By Sally Voth -- email@example.com
The RSW Regional Jail Authority's threat of possible legal action against vocal jail protesters is a "garden-variety slapsuit" -- strategic lawsuit against public participation -- the head of the Virginia American Civil Liberties Union said Monday.
"There are lots of times when public officials don't like when public citizens speak up, and they try to sanction them," Virginia ACLU Executive Director Claire Gastañaga said in a phone interview.
On Thursday, the jail authority -- made up of government officials from Rappahannock, Shenandoah and Warren counties -- voted to have its attorney explore whether legal action can be taken against a group of Shenandoah County residents who succeeded in delaying the sale of $45.36 million in jail bonds by the Virginia Resource Authority.
When the bonds were sold June 7, the interest rate was 4 percent, up about .1 percent from the May 23 VRA pool sale. Ted Cole, of Davenport and Co. LLC, told authority members that increase will result in an additional $47,595 in annual debt service for the next 30 years.
The authority then voted 5-3 to have its counsel, at the suggestion of member Daniel J. Murray Jr., who is the Warren County North River District supervisor, "see if there's any legal action that can be taken [against] those responsible and hold them accountable for the waste of our money."
Anti-jail proponents bombarded VRA board members and staff with emails prior to the May bond sale, according to a memo from VRA program management director Peter D'Alema to RSW Regional Jail Authority Doug Stanley, who is the Warren County administrator. The memo says threats of legal action were made.
Shenandoah County Sheriff Timothy C. Carter -- a longtime critic of the jail project -- Rappahannock County Administrator John McCarthy and Rappahannock County Supervisor Roger Welch cast nay votes to Murray's motion.
Voting for it were Murray, Stanley, Warren County Sheriff Daniel McEathron, Shenandoah County Supervisors Chairman Conrad Helsley and Shenandoah County Administrator Doug Walker.
"I didn't think it was appropriate to support a resolution that in my opinion could lead to legal action against citizens of this county, who were exercising their dissent regarding a public issue or government business," Carter, who has proposed what he claims are cheaper alternatives, said in a Friday phone interview.
Gastañaga would seem to agree.
"The whole idea of this simply sounds ludicrous," she said.
She said slapsuits were lawsuits designed to censor, intimidate and silence critics by burdening them with litigation.
"Those are just fundamentally offensive to the First Amendment," said Gastañaga. "I think it's just one of those situations where we need to wait to see what's happened, and we will keep a close eye on it. One hopes that counsel for the authority and clear heads will prevail."
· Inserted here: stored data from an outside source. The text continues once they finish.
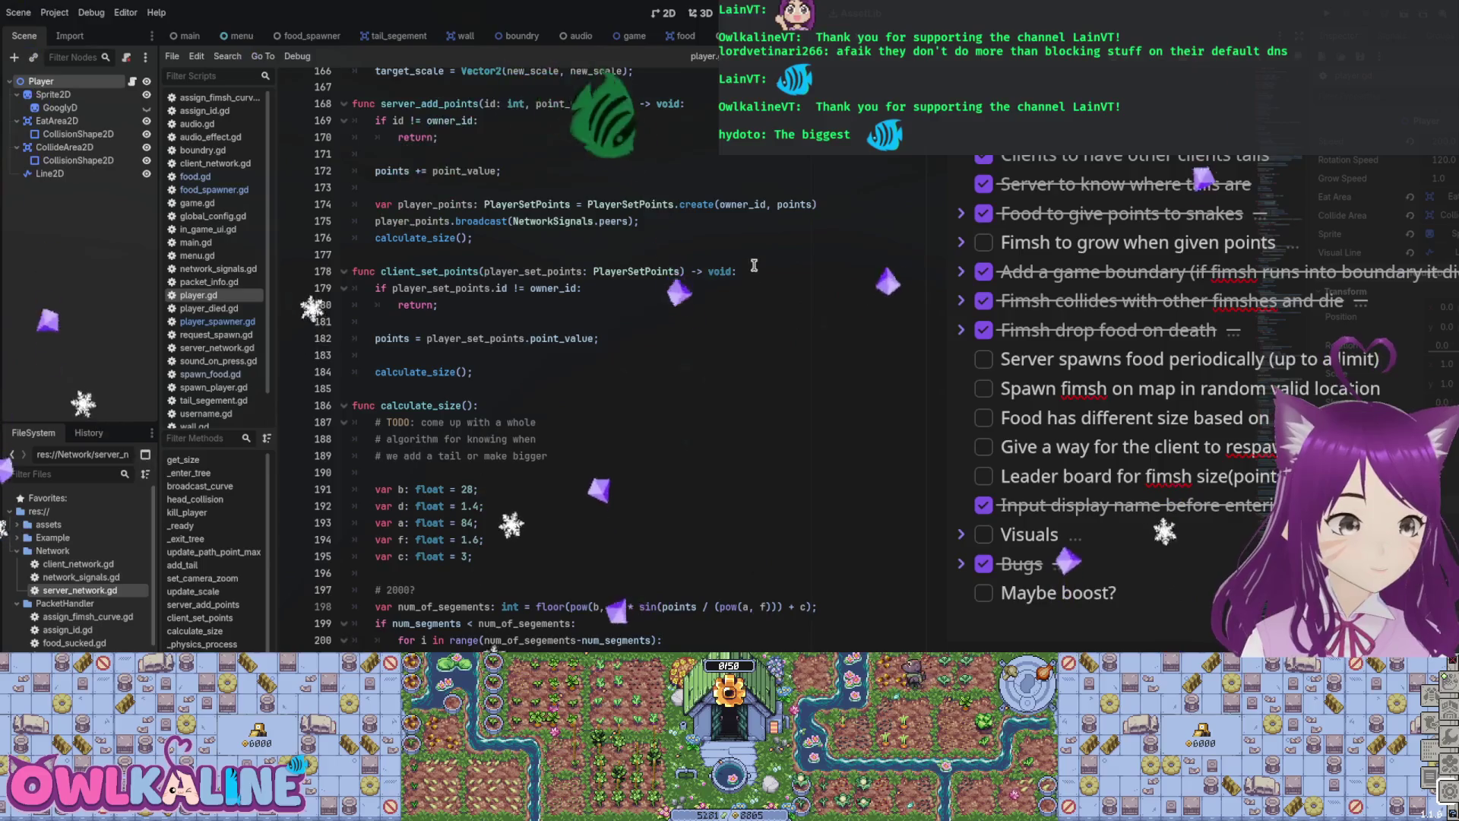
pyautogui.scroll(20, 757, 304)
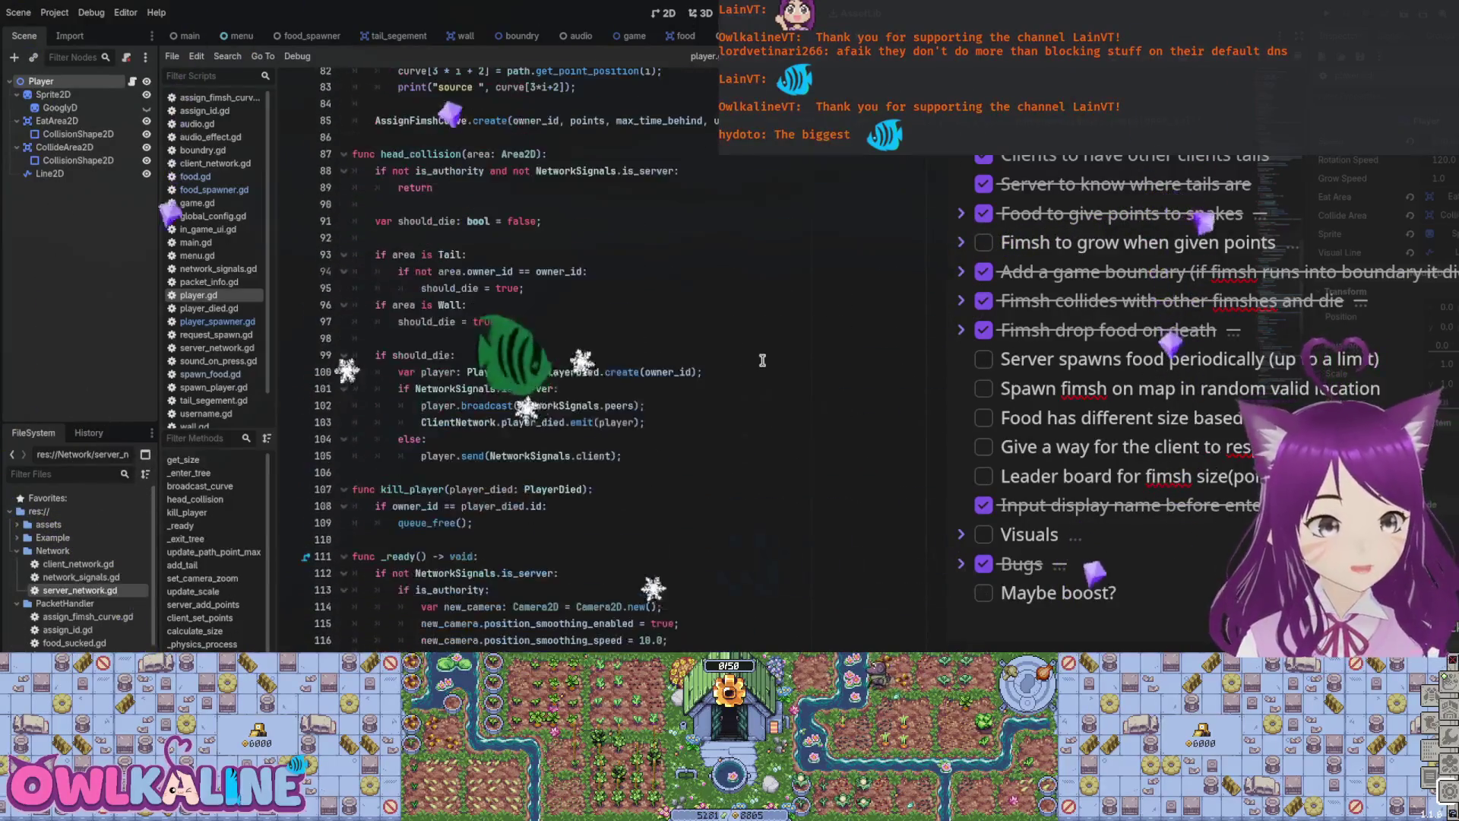
pyautogui.scroll(17, 762, 361)
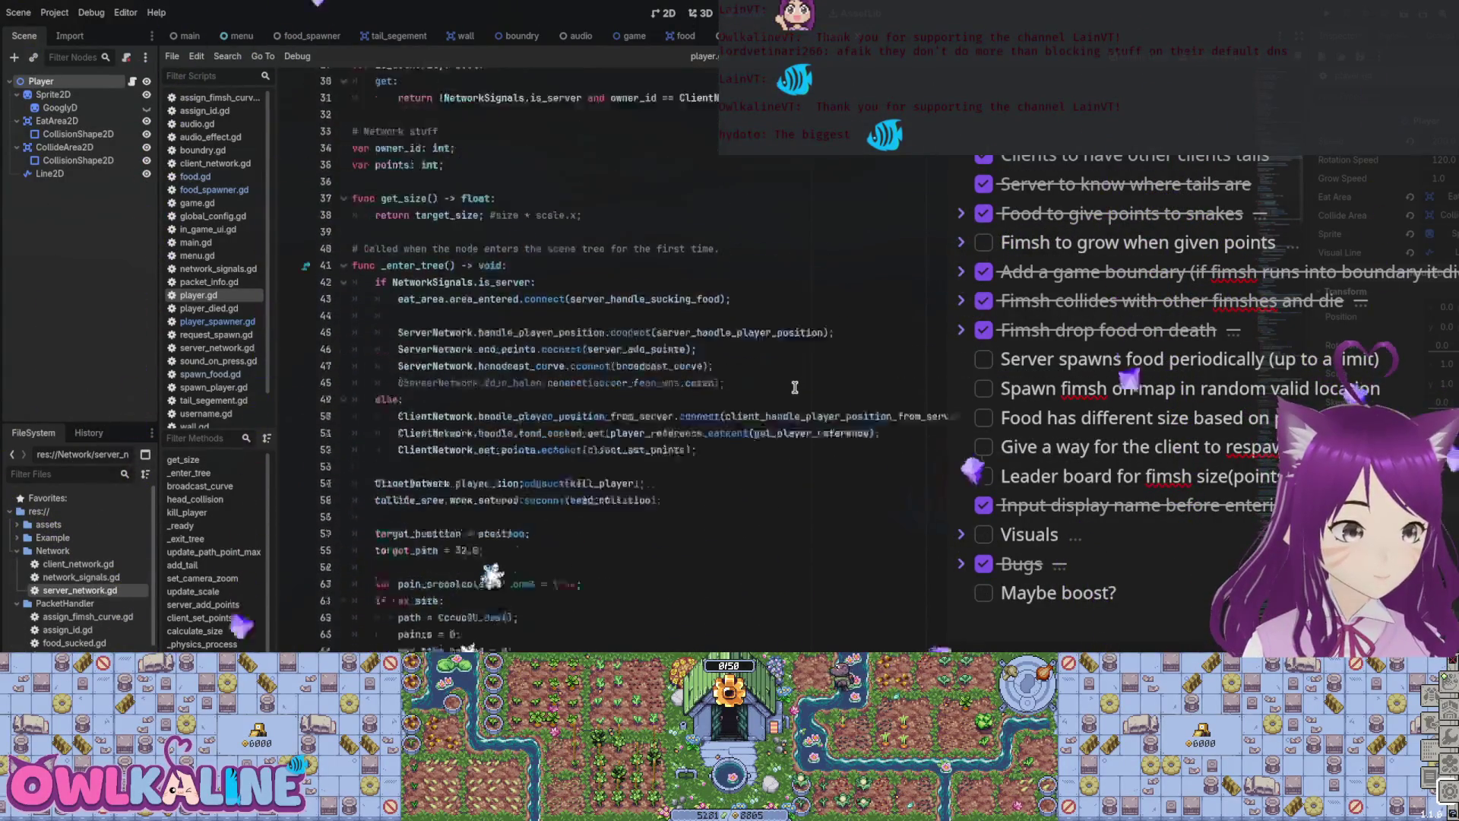
pyautogui.scroll(6, 795, 387)
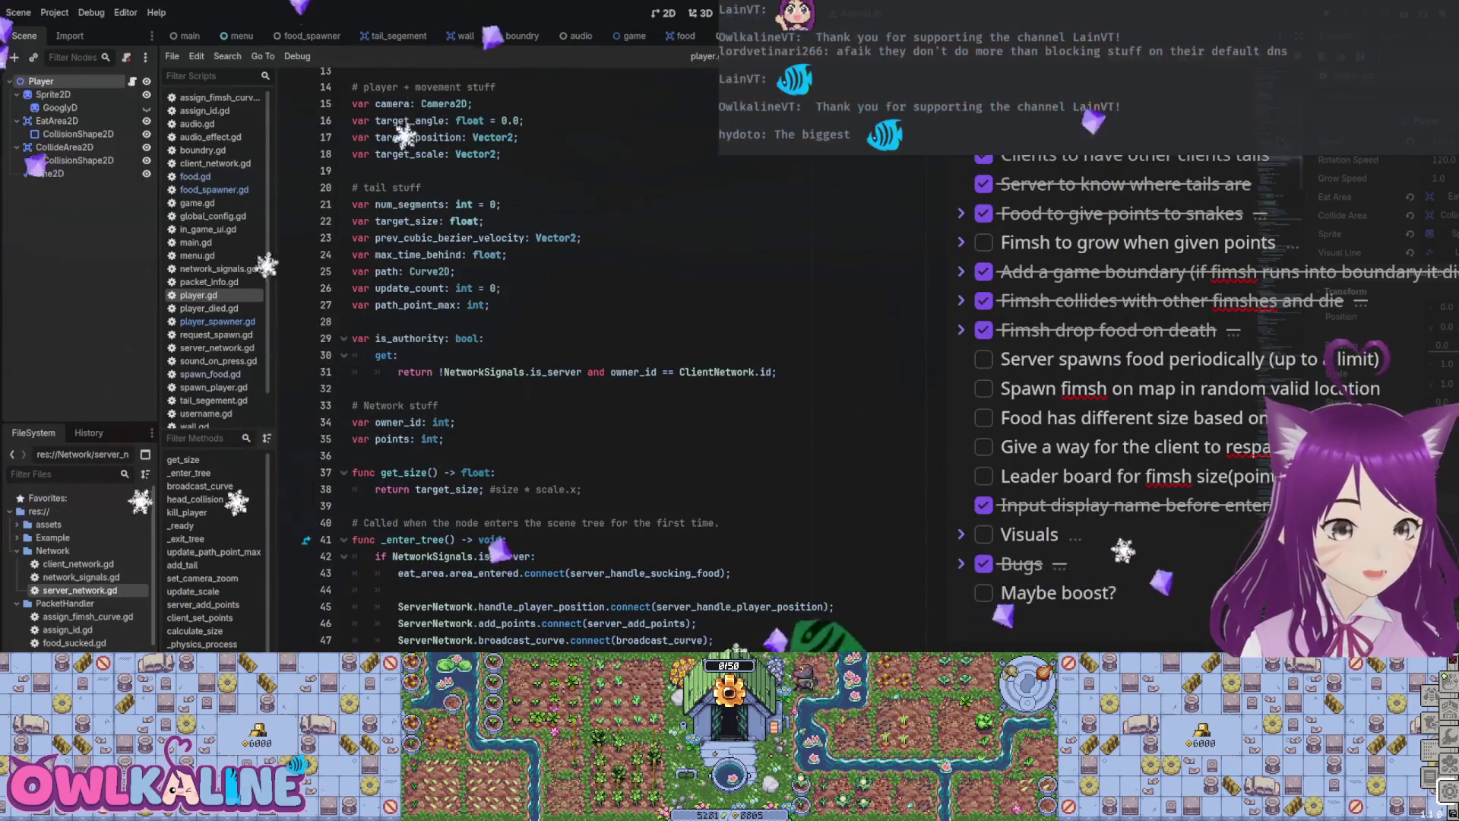
pyautogui.scroll(-15, 608, 585)
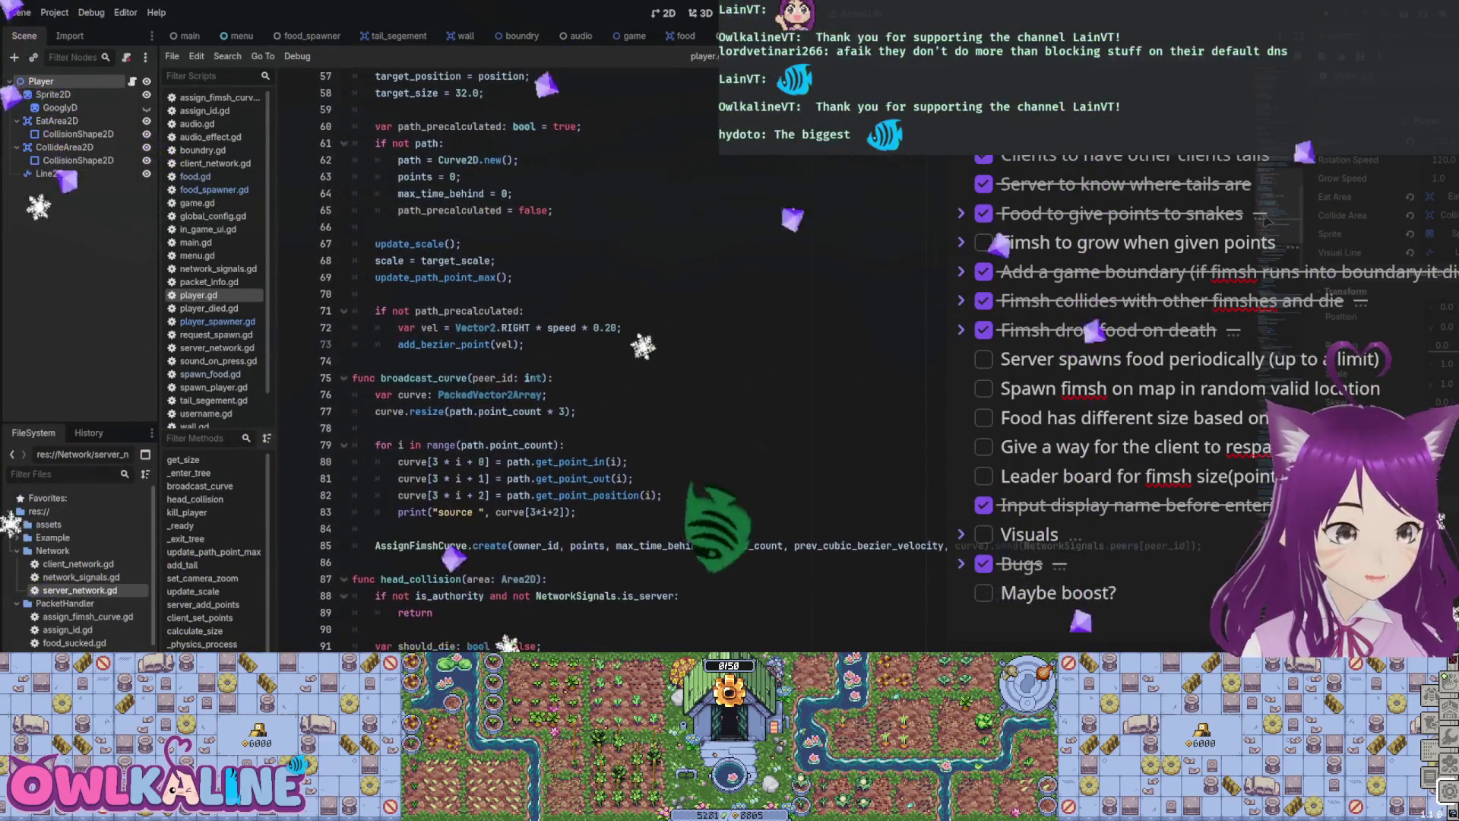
pyautogui.scroll(-7, 608, 357)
The resolution wasn't part of the authority's objective, Welch said Monday.
"I don't think those people intended to, I guess, cost us more money by having the date changes and everything resulting in the change in interest rate," he said.
Those protesting the jail are "just a small minority," Welch added.
McCarthy said he doubted there was much to gain by seeking legal recourse.
"We're a public body," he said Monday. "There's going to be public [dissent] that may act to the detriment [of] the mission, but that doesn't mean that there's much we can do about it. Looking into the possibility doesn't say that we would actually do anything about it anyway.
"I certainly understand the reason Mr. Murray made the motion he did. It's a hard pill to swallow."
In his prepared statement at last week's jail authority meeting, Murray said protestors had insinuated some public officials were on their side, and by not publicly denying such claims, those officials were "just as culpable as the others."
"My response is I don't control the behavior of the citizens," Carter said Friday. "I've been publicly opposed to this project since December of 2006 ... but, I can't control them using my name. The comments that I make are the comments that I make.
"I think people expect me to point out that there's another way to do this, there may be another way."
Shenandoah County supervisors had little to say on the issue.
"I'm not sure how I feel yet," District 1 Supervisor Dick Neese said Friday. "I guess probably it's not a bad idea to see if there's any [legal recourse]. I would be surprised if there was."
As for whether the action could impinge free speech, Neese said, "That's a touchy subject, one way or the other. It's kind of a gray area, I think."
When he was reached on Friday, District 5 Supervisor Dennis Morris said he didn't really know about the authority's action. He didn't have much further to say Monday.
"Right now, it's an authority issue," Morris said. "I haven't talked to anybody. It's not really a board issue at this time. It's not an issue that I need to get involved in right now. Our board hasn't discussed it."
District 2 Supervisor Steve Baker, District 3 Supervisor David Ferguson and District 4 Supervisor Sharon Baroncelli didn't return messages left Friday and Monday.